I prefer a variation on the Venn Diagram, in which the probabilities of individual events are represented by rectangles within the main box. With two events, A and B, the probability of A is represented by a rectangle along the left side of the box, and the probability of event B is represented by a rectangle along the bottom of the box.
Suppose that we have two events, A and B, and that P(A) = .3 and P(B) = .5. Here is the "Kling Diagram" for event A by itself.The diagram shows that event A either occurs, with probability P(A), or it does not occur, with probability P(Ac). How would this be shown in a Venn diagram?
Here is the diagram for event B by itself.
Again, the sample space is simply {B,Bc}.

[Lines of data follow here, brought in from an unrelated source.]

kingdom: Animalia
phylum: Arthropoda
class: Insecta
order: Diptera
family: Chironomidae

Now, we can use a Kling diagram to show two independent events, A and B. If they are independent, then P(A and B) = .15
The bottom left rectangle is what on a Venn Diagram would be shown as the intersection of the two events. However, in a Venn Diagram, I cannot think of any way to illustrate the fact that the events are independent. In the Kling Diagram, the events are independent because the probability of A (the width of the rectangles) is the same on top and bottom.

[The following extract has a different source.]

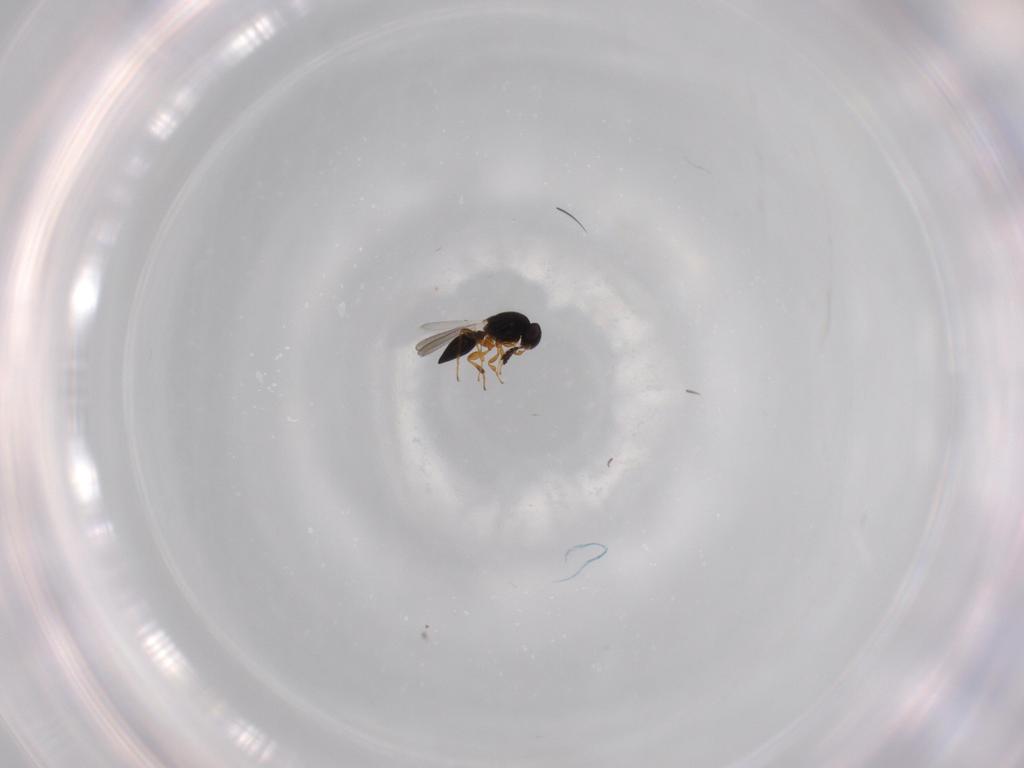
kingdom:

Next, suppose that A and B are positively related. Suppose that P(A and B) = .20, rather than .15. Then, we have
Compared with independent events, the probability of A is higher when B occurs (on the bottom) than otherwise (on the top).
Next, we have the Kling diagram for negatively related events.
Compared with independent events, the probability of A is lower when B occurs (on the bottom) than otherwise (on the top).